Figure 7. — (A) Sequence alignment of the nSET ARM across K. lactis (Kl), S. cerevisiae (Sc), Z. rouxii (Zr), C. glabrata (Cg), A. gossypii (Ag), H. sapiens (Hs), M. musculus (Mm), G. gallus (Gg), D. rerio (Dr), and D. melanogaster (Dm) orthologs. The dotted cylinder represents the unraveled SET N-terminal helix. Cylinders represent helices, and lines indicate coiled structure. The strictly conserved arginine residues are highlighted by a yellow background. Letters above the alignment indicate the interactions the residue is involved in. (H) indicates a histone interaction, (S) indicates a SET domain interaction, (U) indicates a Ub interface, and (A) indicates a Sett ARM interaction.

(B) View of the tunnel formed by the junction between Set1 (blue, surface), Swd1 (magenta, surface), Ub (red, surface), and the histone octamer (gray, surface). Swd3 sits at the periphery (green, surface). The Set1 ARM helix (blue, cartoon) sits in the center of this tunnel. The loop connecting the SET domain and the ARM helix is shown in tube form.

(C) Close-up view of the Set1 ARM helix (blue) against the acidic surface of H2A (green). Side chains are shown in sticks. Two of the three strictly conserved arginine residues that impair H2Bub-H3K4me crosstalk (Kim et al., 2013) are underlined. H2A residues identified in (Nakanishi et al., 2008) critical for H2Bub-dependent H3K4 methylation are marked by an asterisk. Hydrogen bonds and salt bridges are shown as dashed yellow lines.

(D) Close-up view of the Set1 ARM (blue) against the H2B αC helix (cyan). Side chains are shown in sticks. The third strictly conserved arginine residue involved in the H2Bub-H3K4me crosstalk (Kim et al., 2013) is underlined. H2B residues identified by Nakanishi et al. (2008) to be important for H2Bub-dependent H3K4 methylation are marked by an asterisk. Hydrogen bonds and salt bridges are shown as dashed yellow lines.

(E) Close-up view of the three-way interface between the Set1 (blue) ARM, SET N terminus, and the Ub (red) Ile36 site. Side chains are shown in sticks. The ARM helix packs against the SET N terminus using an interlocking series of hydrophobic amino acids. Ub contributes to this interface by helping form the connecting loop between the ARM and SET regions through hydrophobic packing. Ub Leu71/Leu73, identified by Holt et al. (2015) to be important for H2Bub-stimulated H3K4me activity, are boxed.
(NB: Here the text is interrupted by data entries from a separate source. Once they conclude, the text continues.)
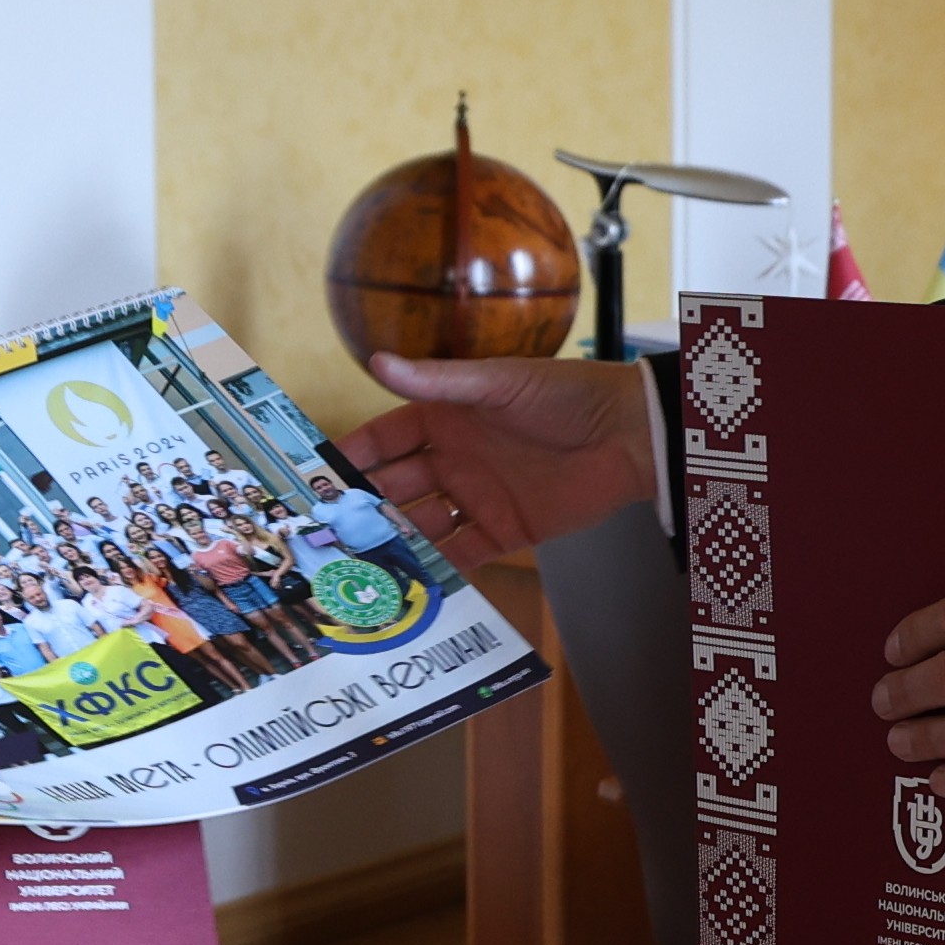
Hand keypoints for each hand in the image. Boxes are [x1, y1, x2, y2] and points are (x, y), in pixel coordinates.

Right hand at [334, 355, 654, 559]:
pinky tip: (409, 583)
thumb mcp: (497, 383)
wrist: (629, 435)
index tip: (315, 479)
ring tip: (359, 564)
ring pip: (422, 526)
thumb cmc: (565, 395)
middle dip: (363, 509)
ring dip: (394, 543)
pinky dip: (437, 569)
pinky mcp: (505, 531)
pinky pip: (461, 554)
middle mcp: (453, 460)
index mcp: (444, 419)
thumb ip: (437, 382)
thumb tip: (377, 361)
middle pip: (396, 489)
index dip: (351, 458)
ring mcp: (477, 498)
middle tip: (326, 533)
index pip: (384, 441)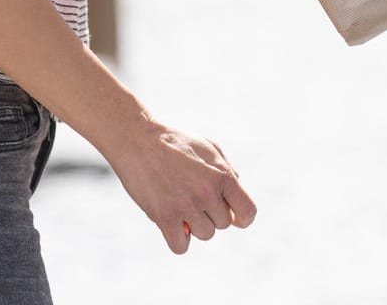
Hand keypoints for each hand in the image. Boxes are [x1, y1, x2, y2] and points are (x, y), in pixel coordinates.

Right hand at [107, 121, 256, 254]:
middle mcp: (207, 192)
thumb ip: (226, 170)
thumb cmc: (175, 143)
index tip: (234, 217)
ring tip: (181, 205)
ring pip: (204, 234)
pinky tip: (172, 225)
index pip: (248, 211)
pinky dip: (178, 240)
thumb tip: (237, 192)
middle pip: (223, 224)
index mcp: (222, 175)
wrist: (138, 140)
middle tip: (193, 198)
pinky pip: (181, 246)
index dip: (242, 218)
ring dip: (194, 225)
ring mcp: (186, 205)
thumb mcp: (209, 147)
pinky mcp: (164, 216)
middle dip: (211, 214)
(F) Comparison of the Set1 ARM density (blue mesh) between the unmodified NCP-bound (left) and uNCP-bound (right) structure of the COMPASS eCM. The neighboring H2B density (cyan, surface) was used to normalize the ARM densities. The key side-chain feature on H2B used for controlling the map contour level is indicated by a triangle. The uNCP density has the model of the ARM superposed in the mesh. The positions of where Ub and the SET domain dock on the ARM helix are indicated by a red and blue circle, respectively.
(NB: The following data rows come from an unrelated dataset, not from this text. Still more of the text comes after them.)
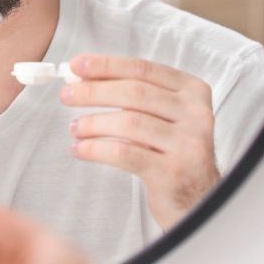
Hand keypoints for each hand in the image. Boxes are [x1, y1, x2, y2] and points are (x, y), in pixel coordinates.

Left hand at [62, 55, 219, 228]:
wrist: (196, 197)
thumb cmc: (171, 151)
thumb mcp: (159, 116)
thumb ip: (130, 95)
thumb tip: (83, 77)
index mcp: (192, 91)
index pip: (143, 69)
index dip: (106, 65)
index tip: (77, 65)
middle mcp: (196, 114)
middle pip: (134, 92)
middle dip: (93, 91)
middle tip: (67, 95)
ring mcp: (188, 144)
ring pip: (128, 122)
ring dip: (93, 123)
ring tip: (75, 128)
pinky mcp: (173, 171)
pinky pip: (124, 153)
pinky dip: (95, 149)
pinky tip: (80, 149)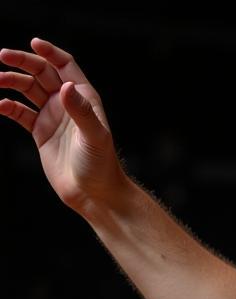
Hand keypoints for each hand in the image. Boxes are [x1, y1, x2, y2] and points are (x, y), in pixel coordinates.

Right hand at [0, 39, 127, 212]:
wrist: (95, 195)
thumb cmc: (101, 166)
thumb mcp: (94, 136)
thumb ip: (81, 111)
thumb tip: (65, 86)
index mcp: (84, 98)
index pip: (65, 65)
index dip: (50, 52)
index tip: (34, 43)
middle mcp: (67, 103)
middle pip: (41, 72)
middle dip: (23, 62)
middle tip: (3, 56)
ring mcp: (52, 117)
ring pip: (27, 89)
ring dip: (11, 82)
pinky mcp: (40, 133)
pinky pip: (19, 112)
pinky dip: (8, 106)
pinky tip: (0, 105)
(G) H3K4 methyltransferase activity of the COMPASS CM and CM plus (CM+) on NCP and uNCP substrates. CM+ activity is suppressed relaive to the CM on NCPs and regains robust methyltransferase activity on uNCPs.

(H) Comparison of the H3 N-terminal tail density (gray mesh) at the Set1 catalytic cleft between the unmodified NCP-bound (left) and uNCP-bound (right) structure of the COMPASS eCM. The density of a nearby Set1 sequence was used to normalize the H3 N-terminal tail densities. The key features of the Set1 density for controlling the map contour level is indicated by triangles. The models of the H3 N-terminal tail centered at the H3K4 methylation site are shown in sticks.